Le principal hit de l'album n'est autre que l'énorme "To Lose My Life", d'une immédiateté proprement grisante, porté initialement par une basse ténébreuse et la voix grave et ample de Harry McVeigh, avant de fondre couplet et refrain dans un final particulièrement bien envoyé. Mais on n'en reste pas là, car "Unfinished Business", "E.S.T." et "Farewell To The Fairground" rivalisent haut la main avec le titre précédent et impriment très vite leur marque de manière indélébile dans l'inconscient. Quant la force mélodique descend d'un palier, c'est alors une armée d'arrangements symphoniques piqués qui vient emporter le bouillonnant "From The Stars", alors que "Nothing To Give" trompe son monde avec sa complainte héroïque qui s'achève dans un confondant dépouillement. Les autres titres sont également de très haute tenue, à l'exception notable de "A Place To Hide" et de "Fifty On Our Foreheads", un petit cran en retrait. Ces deux morceaux sont d'ailleurs ceux qui font le plus penser au gang des tueurs de Las Vegas... et même s'ils sont un peu en dessous du reste, ils n'auraient pas du tout dépareillé sur Hot Fuss - galette qui n'est pourtant pas classée parmi les bides intergalactiques de la décennie en cours.

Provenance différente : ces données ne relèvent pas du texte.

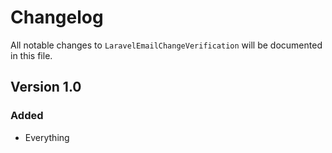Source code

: # Changelog

All notable changes to `LaravelEmailChangeVerification` will be documented in this file.

## Version 1.0

### Added
- Everything
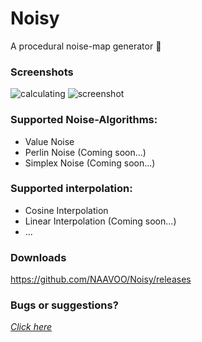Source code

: # Noisy
A procedural noise-map generator :foggy:

### Screenshots
![calculating](http://i.imgur.com/njSYzeI.png)
![screenshot](http://i.imgur.com/YXklqus.png)

### Supported Noise-Algorithms:
* Value Noise
* Perlin Noise (Coming soon...)
* Simplex Noise (Coming soon...)

### Supported interpolation:
* Cosine Interpolation
* Linear Interpolation (Coming soon...)
* ...

### Downloads
https://github.com/NAAVOO/Noisy/releases

### Bugs or suggestions?
[*Click here*](https://github.com/NAAVOO/Noisy/issues/new)
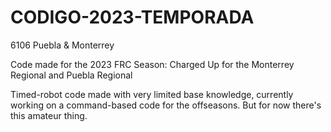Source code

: # CODIGO-2023-TEMPORADA
6106 Puebla &amp; Monterrey

Code made for the 2023 FRC Season: Charged Up for the Monterrey Regional and Puebla Regional

Timed-robot code made with very limited base knowledge, currently working on
a command-based code for the offseasons. But for now there's this amateur thing.
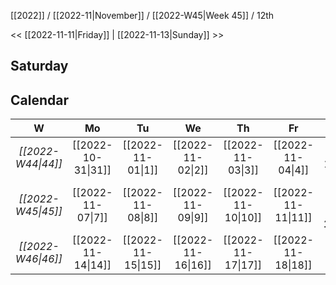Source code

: [[2022]] / [[2022-11|November]] / [[2022-W45|Week 45]] / 12th

<<  [[2022-11-11|Friday]]   |  [[2022-11-13|Sunday]]   >>︎

## Saturday

## Calendar
| W  | Mo | Tu | We | Th | Fr | Sa | Su |
|:--:|:--:|:--:|:--:|:--:|:--:|:--:|:--:|
| *[[2022-W44\|44]]* | [[2022-10-31\|31]] | [[2022-11-01\|1]]  | [[2022-11-02\|2]]  | [[2022-11-03\|3]]  | [[2022-11-04\|4]]  | [[2022-11-05\|5]]  | [[2022-11-06\|6]]  |
| *[[2022-W45\|45]]* | [[2022-11-07\|7]]  | [[2022-11-08\|8]]  | [[2022-11-09\|9]]  | [[2022-11-10\|10]] | [[2022-11-11\|11]] | ==**[[2022-11-12\|12]]**== | [[2022-11-13\|13]] |
| *[[2022-W46\|46]]* | [[2022-11-14\|14]] | [[2022-11-15\|15]] | [[2022-11-16\|16]] | [[2022-11-17\|17]] | [[2022-11-18\|18]] | [[2022-11-19\|19]] | [[2022-11-20\|20]] |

To Lose My Life ... ne parle que d'un seul sujet, ou presque : la mort. Normal pour un groupe censé appartenir à l'un des courants musicaux les plus désenchantés de l'histoire du rock. Pourtant, on ne peut s'empêcher de ressortir étrangement ragaillardi après l'écoute de ce disque. Les White Lies réussissent ici un joli hold-up sur un revival post-punk qui semblait initialement prometteur, mais qui a pourtant fini par sombrer dans une sorte d'indolence au cours des deux dernières années. Inutile de dire que le groupe s'attirera prochainement les foudres des puristes du rock, qui lui reprocheront allègrement une certaine forme de futilité tout comme un certain manque de consistance. On ne pourra pas leur donner totalement tort... mais l'album est si accrocheur que l'on peut bien se permettre de passer outre certains désagréments, surtout en ce début d'année d'une affligeante pauvreté en grands crus. Quand la mort semble si séduisante, difficile de ne pas se laisser tenter.